Vodafone Idea faces certain death after SC rejects AGR plea
14 Feb 2020
Vodafone Idea faces collapse after SC refuses to give it more time to overdue payments amounting to Rs50,000 crore in adjusted gross revenue (AGR) to the Department of Telecom (DoT).
The Supreme Court rejected a plea by mobile carriers seeking more time to settle crore of rupees in revenue share to the government, pushing the loss-hit Indian arm of British telecom major Vodafone Group Plc, further into the deep.
A three-judge bench of the Supreme Court, headed by Justice Arun Mishra said that operators, including Vodafone Idea Ltd and Bharti Airtel Ltd, owing a total of Rs92,000 crore in dues for spectrum and licences and revenue share, must deposit the dues by 17 March.
In fact, the apex court asked the telcos whether the court should initiate contempt proceedings against them for failing to comply with its earlier order.
Vodafone Idea now is left with few options as it struggles to stem record losses and rein in net debt.
Voda Idea owes over Rs50,000 crore to DoT, while Bharti Airtel has to pay over Rs35,500 crore. Tata Teleservices, which sold its mobile services business to Airtel, has dues of nearly Rs14,000 crore. Reliance Jio Infocomm, the least affected by the AGR dispute, paid up its Rs800 crore dues.
In its October last year, the Supreme Court upheld the way the government calculated fees payable by the telcos using a formula, which the telecom companies dispute. In January, the SC rejected their petition to reconsider the order. On Friday, the court also initiated contempt proceedings against the firms for failing to comply with its order to pay the dues by 24 January.
The setback now leaves Vodafone Idea, which is struggles to stem record losses and rein in net debt that has ballooned to $14 billion, with no options.
Chairman Kumar Mangalam Birla had in December said the firm may be headed toward insolvency in the absence of any relief.
Vodafone has already resigned to fate and has signaled it won’t plow any more money into the venture in which it holds 45 per cent.

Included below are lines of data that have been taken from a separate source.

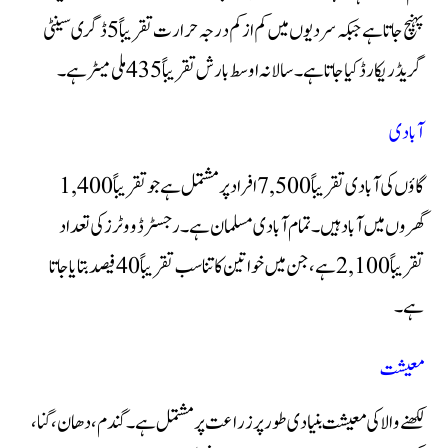
پہنچ جاتا ہے جبکہ سردیوں میں کم از کم درجہ حرارت تقریباً 5 ڈگری سینٹی
گریڈ ریکارڈ کیا جاتا ہے۔ سالانہ اوسط بارش تقریباً 435 ملی میٹر ہے۔
آبادی
گاؤں کی آبادی تقریباً 7,500 افراد پر مشتمل ہے جو تقریباً 1,400
گھروں میں آباد ہیں۔ تمام آبادی مسلمان ہے۔ رجسٹرڈ ووٹرز کی تعداد
تقریباً 2,100 ہے، جن میں خواتین کا تناسب تقریباً 40 فیصد بتایا جاتا
ہے۔
معیشت
لکھنے والا کی معیشت بنیادی طور پر زراعت پر مشتمل ہے۔ گندم، دھان، گنا،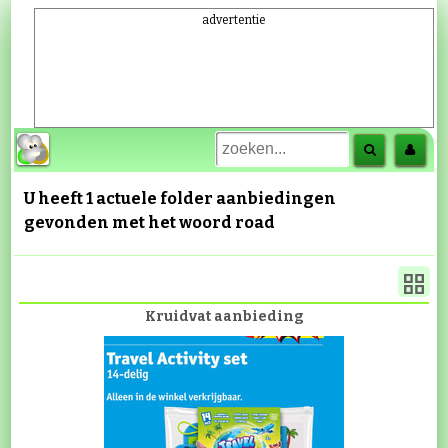
advertentie
U heeft 1 actuele folder aanbiedingen
gevonden met het woord
road
Kruidvat aanbieding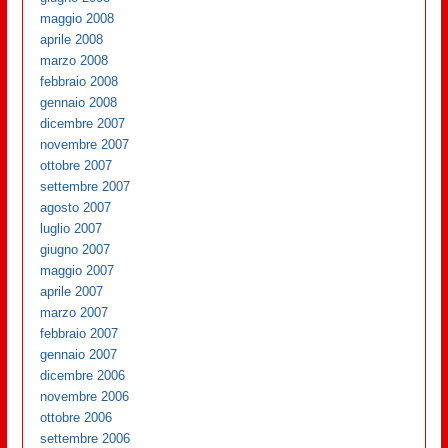
maggio 2008
aprile 2008
marzo 2008
febbraio 2008
gennaio 2008
dicembre 2007
novembre 2007
ottobre 2007
settembre 2007
agosto 2007
luglio 2007
giugno 2007
maggio 2007
aprile 2007
marzo 2007
febbraio 2007
gennaio 2007
dicembre 2006
novembre 2006
ottobre 2006
settembre 2006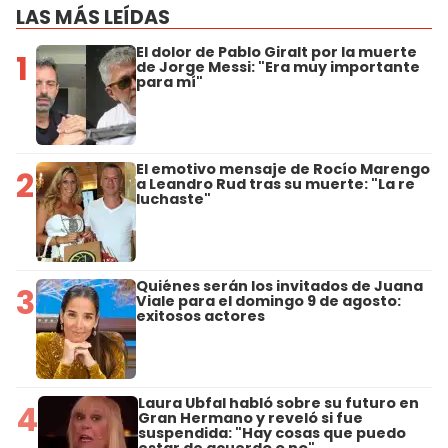
LAS MÁS LEÍDAS
El dolor de Pablo Giralt por la muerte
1
de Jorge Messi: "Era muy importante
para mí"
El emotivo mensaje de Rocío Marengo
2
a Leandro Rud tras su muerte: "La re
luchaste"
Quiénes serán los invitados de Juana
3
Viale para el domingo 9 de agosto:
exitosos actores
Laura Ubfal habló sobre su futuro en
4
Gran Hermano y reveló si fue
suspendida: "Hay cosas que puedo
estar de acuerdo o no"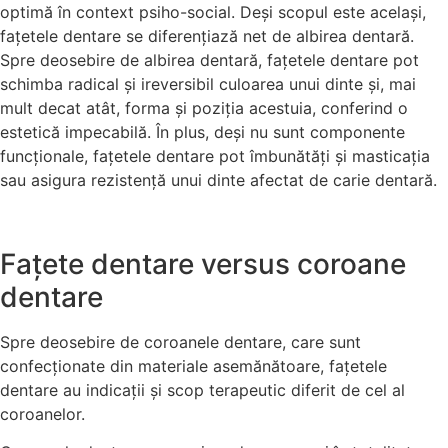
optimă în context psiho-social. Deși scopul este același,
fațetele dentare se diferențiază net de albirea dentară.
Spre deosebire de albirea dentară, fațetele dentare pot
schimba radical și ireversibil culoarea unui dinte și, mai
mult decat atât, forma și poziția acestuia, conferind o
estetică impecabilă. În plus, deși nu sunt componente
funcționale, fațetele dentare pot îmbunătăți și masticația
sau asigura rezistență unui dinte afectat de carie dentară.
Fațete dentare versus coroane
dentare
Spre deosebire de coroanele dentare, care sunt
confecționate din materiale asemănătoare, fațetele
dentare au indicații și scop terapeutic diferit de cel al
coroanelor.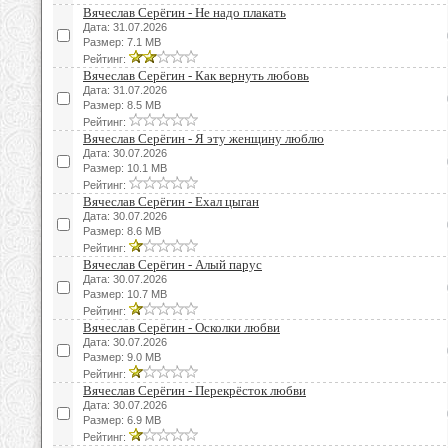
Вячеслав Серёгин - Не надо плакать
Дата: 31.07.2026
Размер: 7.1 MB
Рейтинг:
Вячеслав Серёгин - Как вернуть любовь
Дата: 31.07.2026
Размер: 8.5 MB
Рейтинг:
Вячеслав Серёгин - Я эту женщину люблю
Дата: 30.07.2026
Размер: 10.1 MB
Рейтинг:
Вячеслав Серёгин - Ехал цыган
Дата: 30.07.2026
Размер: 8.6 MB
Рейтинг:
Вячеслав Серёгин - Алый парус
Дата: 30.07.2026
Размер: 10.7 MB
Рейтинг:
Вячеслав Серёгин - Осколки любви
Дата: 30.07.2026
Размер: 9.0 MB
Рейтинг:
Вячеслав Серёгин - Перекрёсток любви
Дата: 30.07.2026
Размер: 6.9 MB
Рейтинг: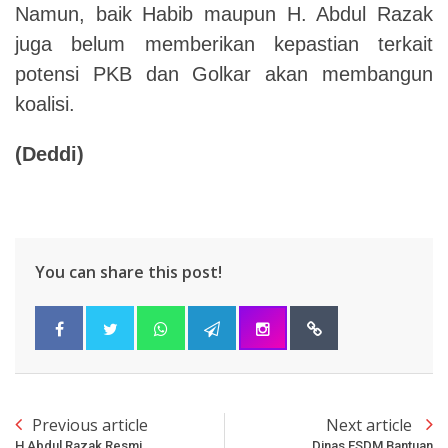
Namun, baik
Habib
maupun H. Abdul Razak
juga belum memberikan kepastian terkait
potensi PKB dan Golkar akan membangun
koalisi.
(Deddi)
You can share this post!
Previous article
Next article
H Abdul Razak Resmi
Dinas ESDM Bantuan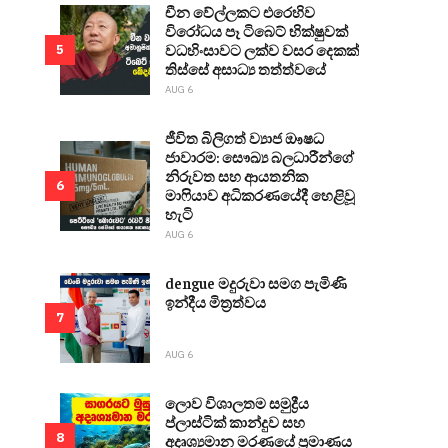
චීන වේල්ලකට එරෙහිව
විරෝධය පෑ ටිබෙට් භික්ෂුවක්
වධහිංසාවට ලක්ව වසර දෙකක්
5
තිස්සේ අසාධ්‍ය තත්ත්වයේ
AUG 6
ජීවිත බිලිගත් ව්‍යාජ ඖෂධ
ජාවාරම: සෞඛ්‍ය බලධාරීන්ගේ
නිරුවත සහ ආයතනික
6
මාෆියාව අධිකරණයේදී හෙළිවූ
හැටි
AUG 6
dengue මදුරුවා සමග පැමිණි
ඉන්දීය මිත්‍රත්වය
7
AUG 6
ලොව විශාලතම සමුද්‍රීය
ප්ලාස්ටික් කාන්දුව සහ
8
අදෘශ්‍යමාන මරණයේ ප්‍රමාණය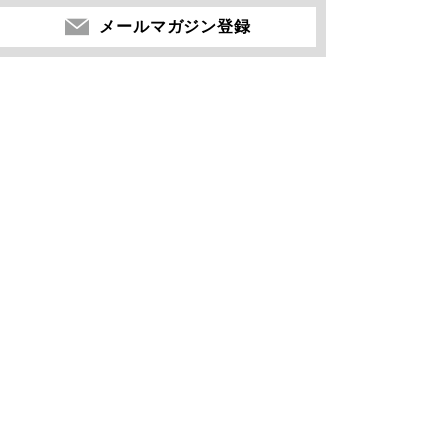
メールマガジン登録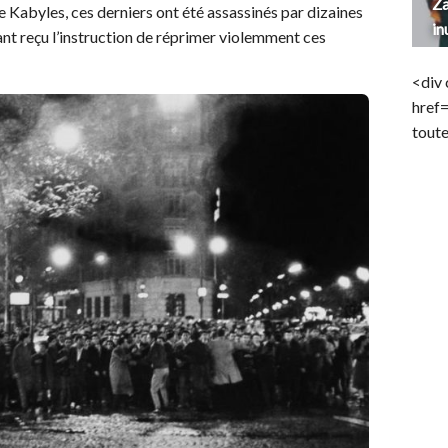
Za
Kabyles, ces derniers ont été assassinés par dizaines
in
yant reçu l’instruction de réprimer violemment ces
<div 
href
toute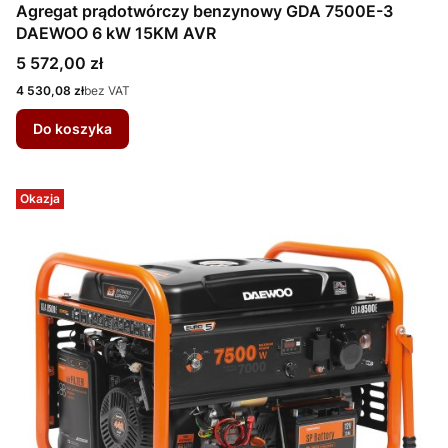
Agregat prądotwórczy benzynowy GDA 7500E-3
DAEWOO 6 kW 15KM AVR
Cena
5 572,00 zł
Cena
4 530,08 zł
bez VAT
Do koszyka
Okazja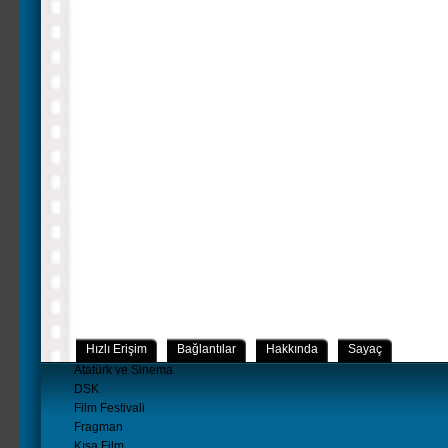
Hızlı Erişim
Bağlantılar
Hakkında
Sayaç
Atatürk ve Sinema
DSK
Film Festivali
Fragman
Kısa Film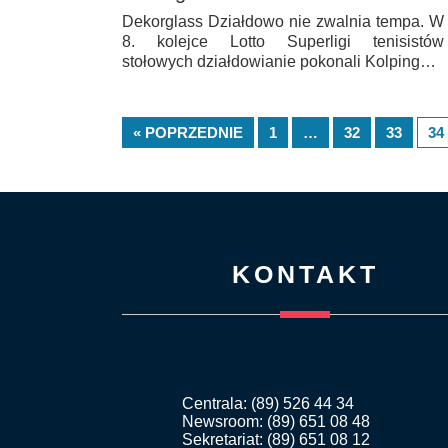
Dekorglass Działdowo nie zwalnia tempa. W
8. kolejce Lotto Superligi tenisistów
stołowych działdowianie pokonali Kolping…
« POPRZEDNIE
1
…
32
33
34
KONTAKT
Centrala: (89) 526 44 34
Newsroom: (89) 651 08 48
Sekretariat: (89) 651 08 12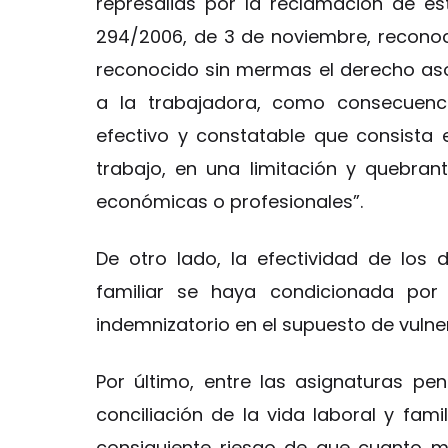
represalias por la reclamación de est
294/2006, de 3 de noviembre, recono
reconocido sin mermas el derecho as
a la trabajadora, como consecuencia
efectivo y constatable que consista 
trabajo, en una limitación y quebra
económicas o profesionales”.
De otro lado, la efectividad de los 
familiar se haya condicionada por
indemnizatorio en el supuesto de vulne
Por último, entre las asignaturas pe
conciliación de la vida laboral y fami
consiguiente riesgo de que cuanto m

It is for the Indian partner to chart a future course for the teetering operator. “It doesn’t make sense to put good money after bad,” Birla had also said.
It was the entry of billionaire Mukesh Ambani’s Reliance Jio Infocomm Ltd in 2016 that pushed others to the edge. Jio’s free calls and cheap data forced many to pack up while two were left bankrupt and prompted some like Vodafone’s India unit and Idea to merge.
Where more than a dozen operators jostled for a slice of the world’s second-biggest market by subscribers, only two non-state carriers — Bharti Airtel and Vodafone Idea — survived the war, while Jio came out on top.